An event is raised by calling a delegate, as it would be a regular method. This activates event handlers previously assigned to this event.

Let’s demonstrate it on a simple example. Take a class simulating an automatic approval process, raising two events: approved and rejected. Use New > Delegate to create two delegates (notice the lightning icon in AOT), call them approved a rejected and let them accept a single parameter of type Approval.

public class Approval
{
    delegate void approved(Approval _sender){}
    delegate void rejected(Approval _sender){}
}

A delegate in AX2012 is always public and has a return type of void (because it can call several methods, it would potentially have several return values). Nevertheless it’s not a method and it cannot contain any code.

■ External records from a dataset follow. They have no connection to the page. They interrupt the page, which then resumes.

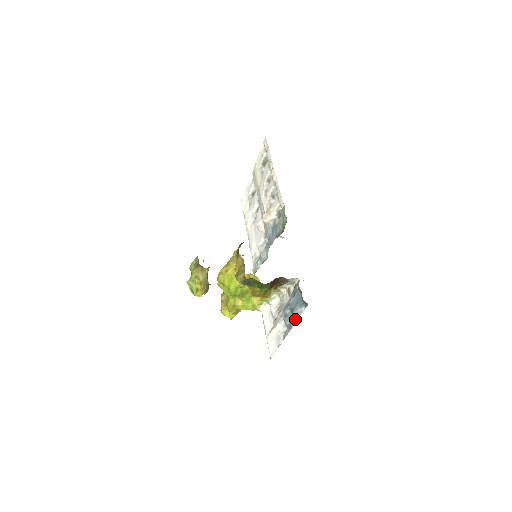
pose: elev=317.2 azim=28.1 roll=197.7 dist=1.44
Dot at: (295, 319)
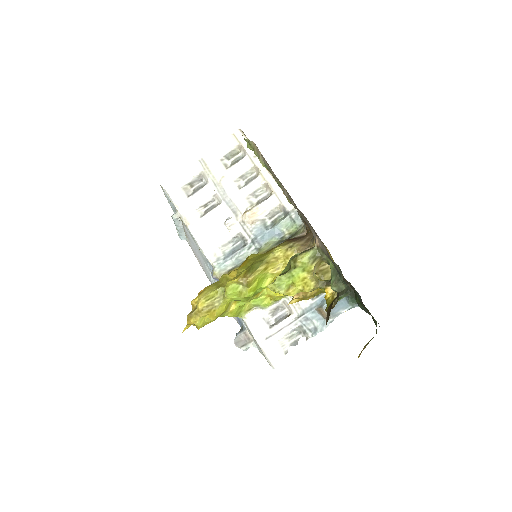
Dot at: (328, 321)
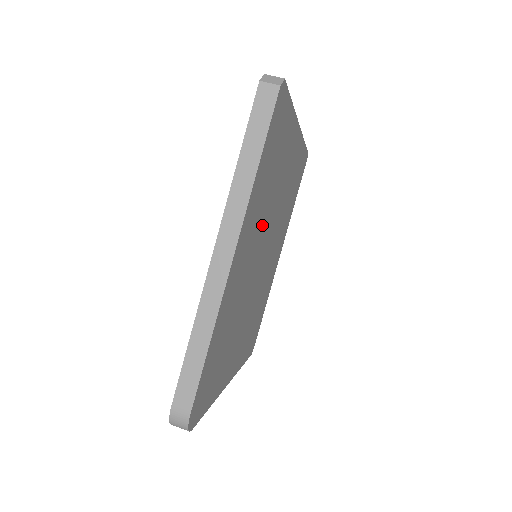
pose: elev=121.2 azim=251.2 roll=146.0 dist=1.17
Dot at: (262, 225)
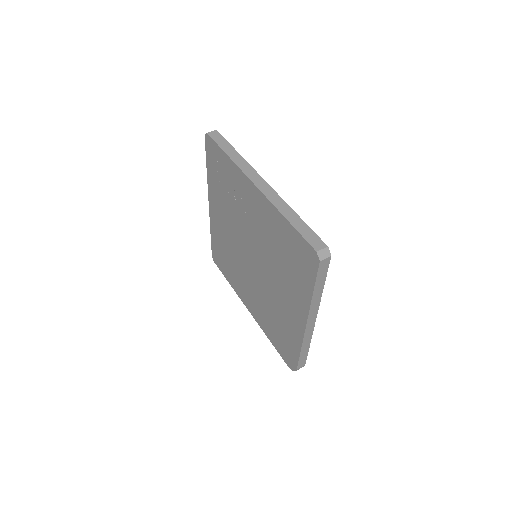
Dot at: occluded
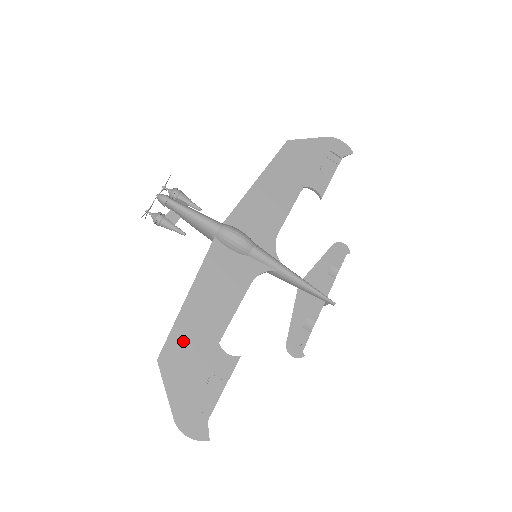
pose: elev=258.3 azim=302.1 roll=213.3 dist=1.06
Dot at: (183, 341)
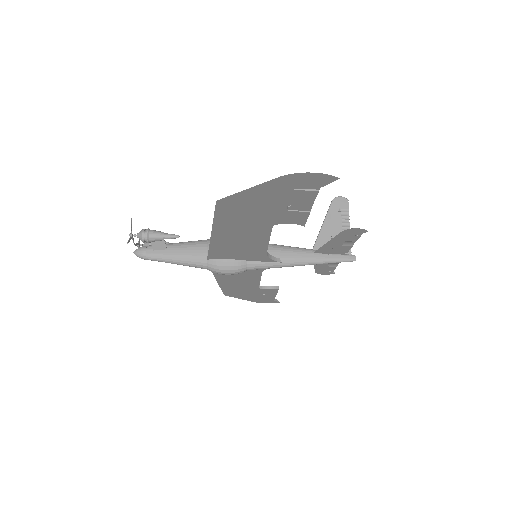
Dot at: (233, 291)
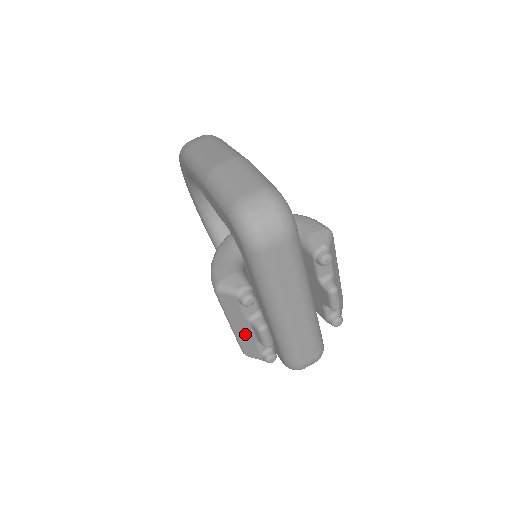
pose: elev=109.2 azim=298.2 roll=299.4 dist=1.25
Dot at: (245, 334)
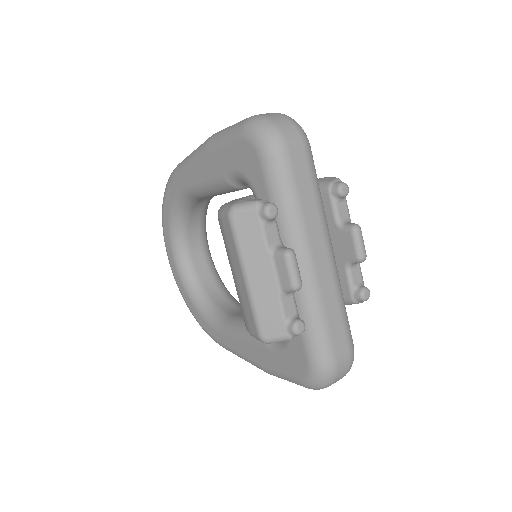
Dot at: (265, 285)
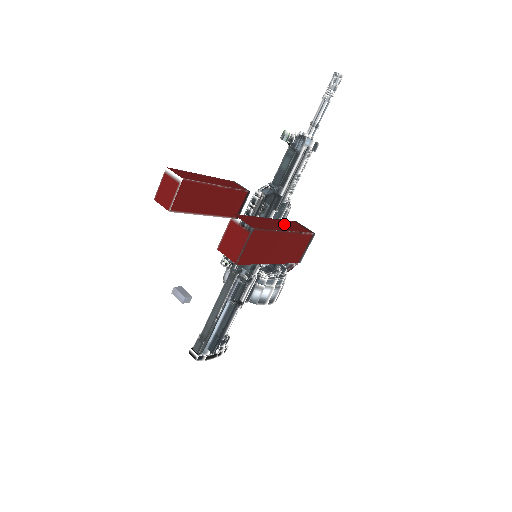
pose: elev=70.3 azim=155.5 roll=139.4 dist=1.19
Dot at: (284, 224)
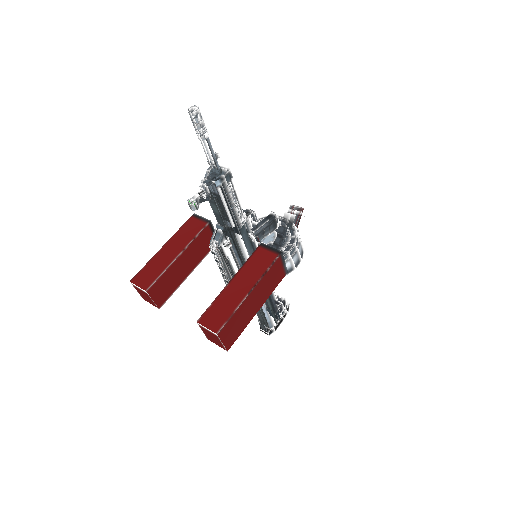
Dot at: (247, 274)
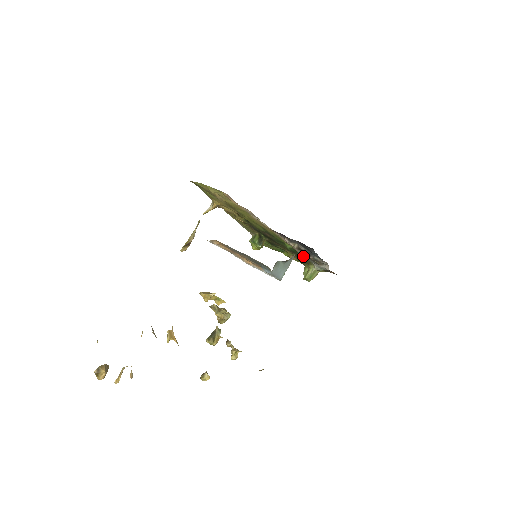
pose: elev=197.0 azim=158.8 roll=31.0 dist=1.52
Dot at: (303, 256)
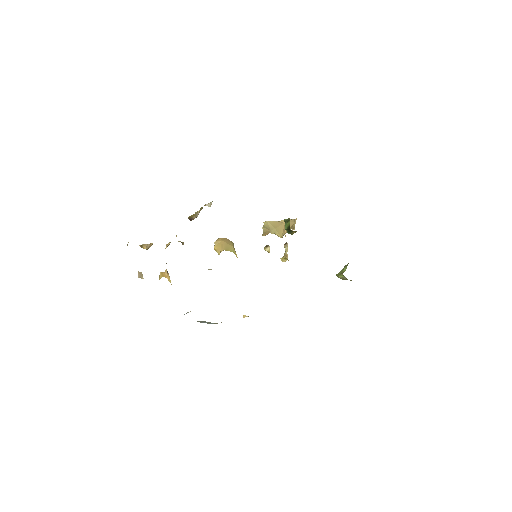
Dot at: occluded
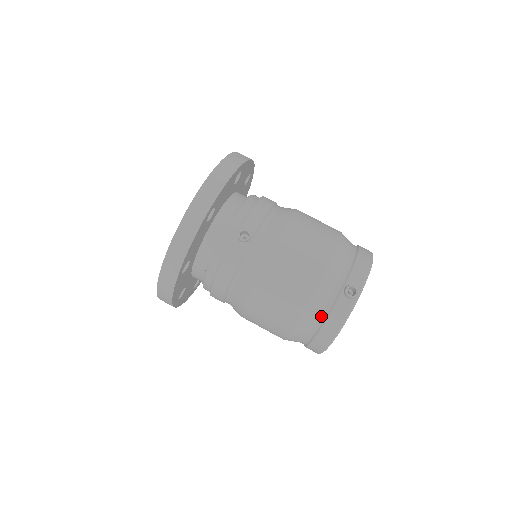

Regarding naming conventions and parameters, AX2012 is not too consistent. Most of delegates is defined with an “EventHandler” suffix (e.g. closedViewEventHandler), some use an “on” prefix (OnFileCreated) ans some use a logical name only (renderingCompleted). Even first letter casing is not unified. It would be useful if Microsoft defined some convention and respected it in its code.

By the way, notice that pairs of pre- and post- events (e.g. finalizingEventHandler and finalizedEventHandler) are commonly used also in AX.

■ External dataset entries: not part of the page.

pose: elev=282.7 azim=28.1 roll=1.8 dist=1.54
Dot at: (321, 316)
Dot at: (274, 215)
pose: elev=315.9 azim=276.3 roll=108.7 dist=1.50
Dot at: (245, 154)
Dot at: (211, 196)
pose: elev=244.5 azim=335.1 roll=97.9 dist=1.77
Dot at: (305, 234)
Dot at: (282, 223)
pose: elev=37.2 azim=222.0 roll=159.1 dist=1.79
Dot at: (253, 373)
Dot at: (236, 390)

Joris de Gruyter in his article about events in Dynamics AX recommends to use an object raising an event as the first parameter and an object extending XppEventArgs as the second parameter. Although this approach is consistent with .NET, I found in AX2012 the only delegate respecting the latter rule (namely SrsReportRunController.renderingCompleted), so it’s surely not the standard approach of developers of Dynamics AX 2012. Therefore I wouldn’t enforce it at the moment.

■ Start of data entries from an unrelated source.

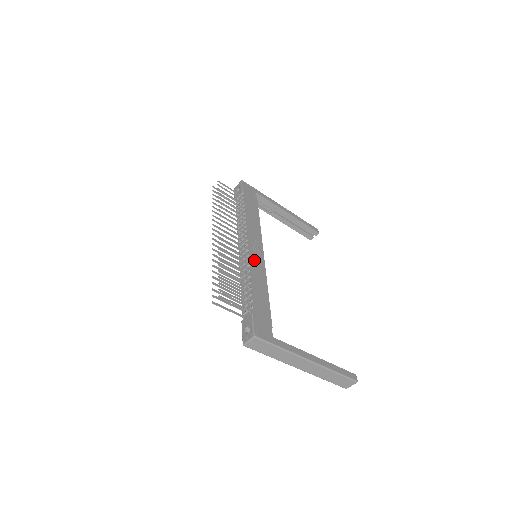
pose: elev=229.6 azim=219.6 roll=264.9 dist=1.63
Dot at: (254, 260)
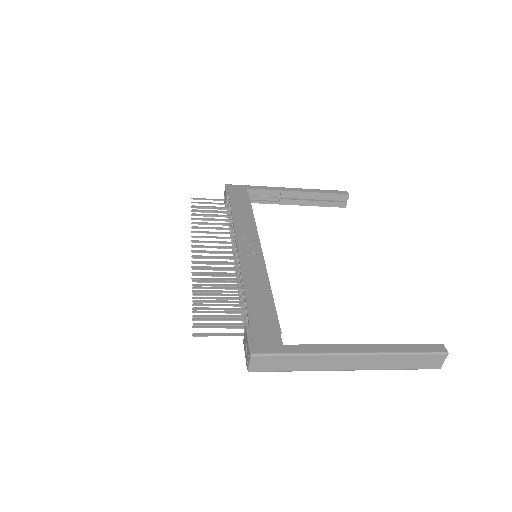
Dot at: (246, 262)
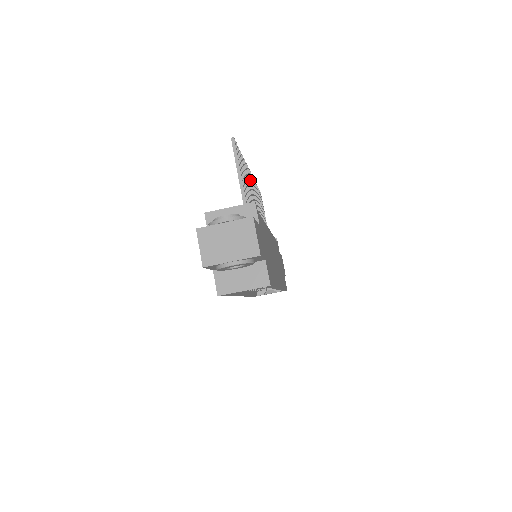
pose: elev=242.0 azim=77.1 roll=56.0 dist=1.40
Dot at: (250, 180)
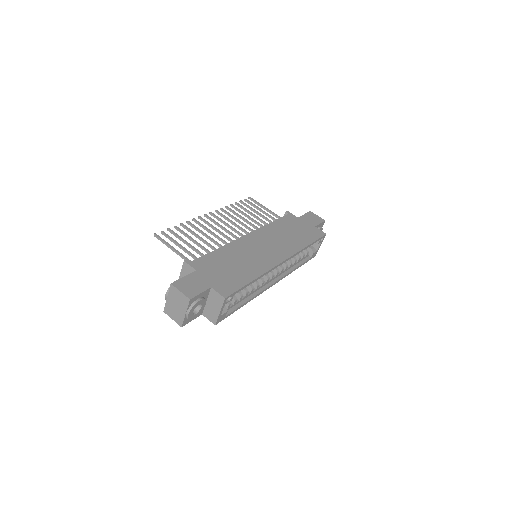
Dot at: (207, 223)
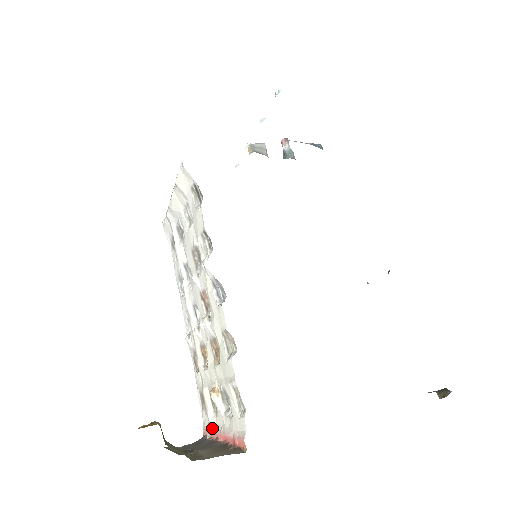
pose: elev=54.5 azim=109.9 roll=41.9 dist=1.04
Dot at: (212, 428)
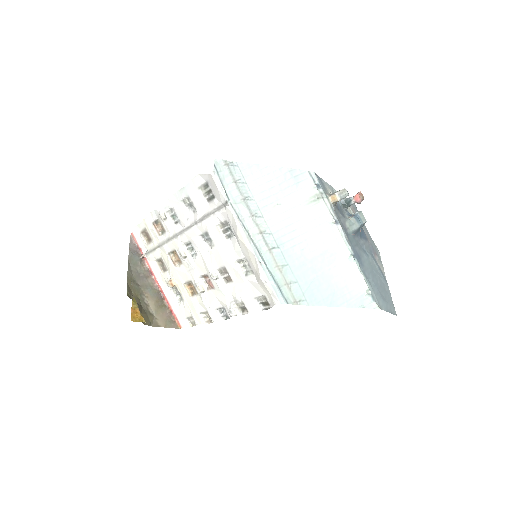
Dot at: (148, 260)
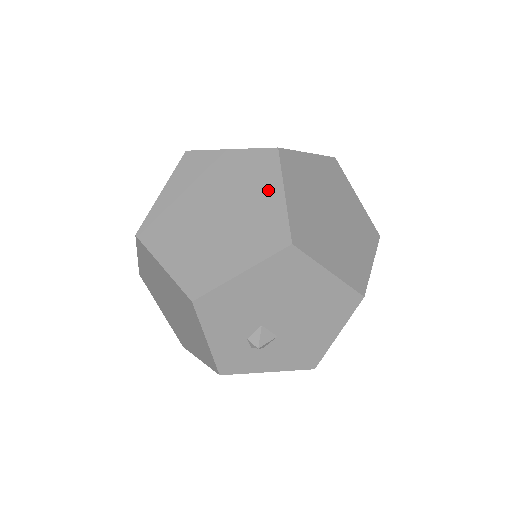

Back to the example. Let’s put to the Approval class a simulation of some business logic which raises the events. Notice that a delegate call is the same as a method call.

public class Approval
{
    delegate void approved(Approval _sender){}
    delegate void rejected(Approval _sender){}
    public void approve()
    {
        if (new RandomGenerate().randomInt(0, 1))
        {
            this.approved(this); //call the delegate
        }
        else
        {
            this.rejected(this); //call the delegate
        }
    }
 }

The class for approvals is thus finished and ready to use. Classes which will use it don’t have to bother with anything else than how (and whether) process the raised events. The following class uses the Approval class and process both of its events. Event handlers are assigned in the source code, although static handlers can be assigned in the AOT too.

public class Process
{
    public static void main(Args _args)
    {
        new Process().run();
    }
    public void run()
    {
        Approval approval = new Approval();
        //event handlers assignment
        approval.approved += eventhandler(this.doWhenApproved);
        approval.rejected += eventhandler(this.doWhenRejected);
        approval.approve();
    }
    public void doWhenApproved(Approval _approval)
    {
        info("Approved");
    }
    public void doWhenApproved(Approval _approval)
    {
        info("Rejected");
    }
}

The class is very simple, the only interesting thing is the assignment of handlers to events. Just as in C#, a handler is added by += operator and removed by -= operator. So there is no operator of simple assignment, which would overwrite existing handlers of the event. The right side of the assignment is composed of the eventhandler keyword and an identification of the method acting as an event handler. It must be public, must have the void return type and the same parameters as the delegate on the left side of assignment.

If an event has several handlers assigned in the code, their order is not specifically defined (I’ve experimentally verified that repeated calls of the same code can call handlers in different order).

If the handlers (from the previous example) were defined as static methods, the assignments to events would look like this:

approval.approved += eventhandler(Process::doWhenApproved);
approval.rejected += eventhandler(Process::doWhenRejected);

I hereby demonstrated the syntactic part of the thing, but the essential lies in new possibilities which events offer for object modeling. As many other novelties in AX2012, events require a certain change in way of thinking, but they provide an easier way for solving some type of problems and also allows to replicate some solutions and design patterns from other languages.